For months, we were criticised for concentrating too much on the banks: the €20 billion or so they would cost was said to be ''manageable''. But then the cost became €30 billion and, over a period of a few weeks, €50 billion.

Now it is at least €80 billion - maybe more, if the €160 billion that the ECB has provided is anything to go by.

Yes, this is to provide liquidity and would be replaced by normal financial trading if the financial markets thought the banks were secure. But the ''if'' is the rub - and, so far, it seems the financial markets have no faith in our banks, irrespective of what the IMF and EU promise.

The bank guarantee was and is a fiasco.

The government had adequate notice of an impending crisis in banking from at least the beginning of 2008 and did nothing until it burst on them on the night of September 29, 2008.

Even then, they could have opted for a guarantee that applied only to future lending to the banks, or could have let them go into receivership. Instead, to assuage - as they thought - the financial markets, they gave guarantees that the financial markets now believe are beyond the capacity of the Irish state to honour.

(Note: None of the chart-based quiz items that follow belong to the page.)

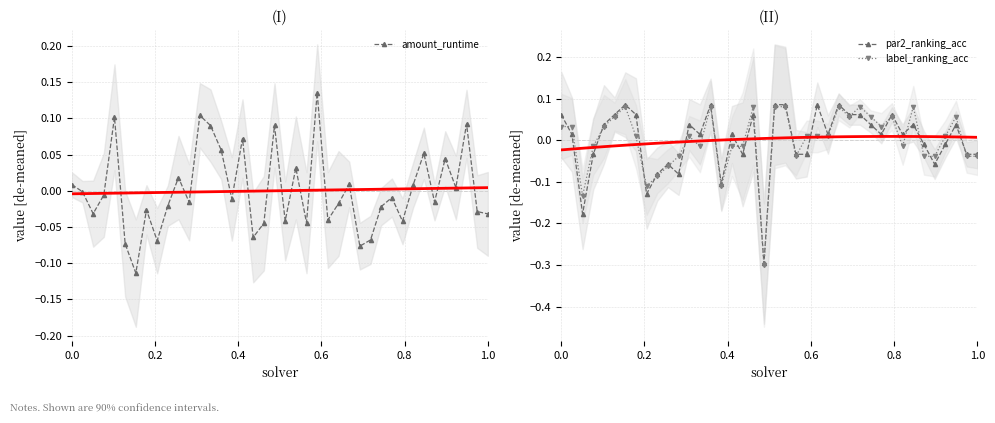

After their last crossing, which series has the higher values: amount_runtime or label_ranking_acc?

amount_runtime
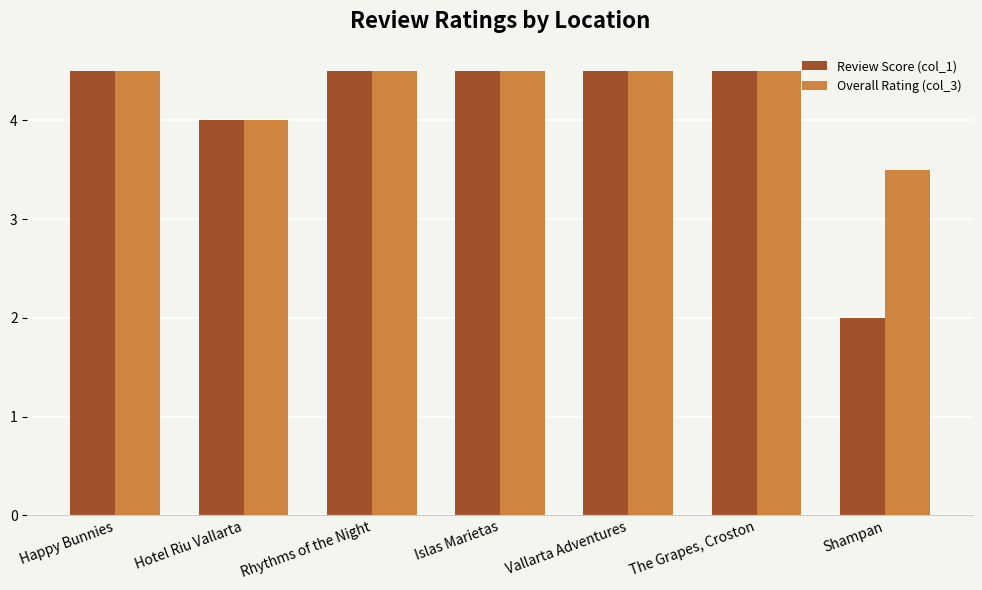

True or false: Overall Rating (col_3) has a value of 3.5 at Shampan.

True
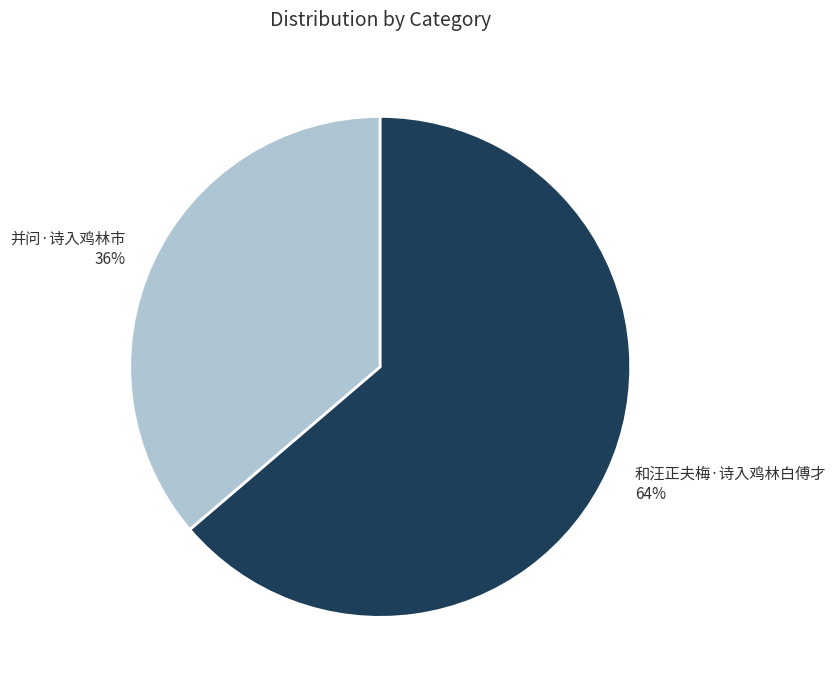

Which slice represents more than half of the pie?

和汪正夫梅·诗入鸡林白傅才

(Merrill Lynch made precisely this point in advice to the government that very night.) They also acted in response to pressure from the ECB not to allow any bank to fail.

So what now?

Tell the EU that we cannot afford the cost of the bank bailout - which they urged on us in September 2008 as being in the interests of the European financial system.

Tell them we are going to pull the plug on the banks unless Europe takes on a large part of the bailout burden.

Tell them we are prepared to deal with the fiscal problem, but not with the bank problem any more.

Then deal with the fiscal problem in a fair way.

For a government that has caused the unemployment crisis to further victimise those they drove out of work by cutting social welfare and, effectively, forcing them back into jobs at a lower minimum wage is a double insult. Instead, take on the tax expenditures (ie, the tax breaks).

The total subsidy for private pensions and their like is at least €3 billion a year (see page 309 of the report of the Commission on Taxation). Why should the state be subsidising private pensions for people who are entitled to the state pension anyway?

Tax relief for private medical insurance costs €321 million.

People earning over €150,000 a year (average income over €300,000 a year) pay just 27 per cent in income tax.

Why not 37 per cent, which would yield €1 billion more? And, yes, we need cuts in public expenditure and in public service pay: everyone earning more than €150,000 should be brought back to that amount.

We can get out of this if our negotiators are bold, if we are fair and if we resolve to create a better society and make it happen.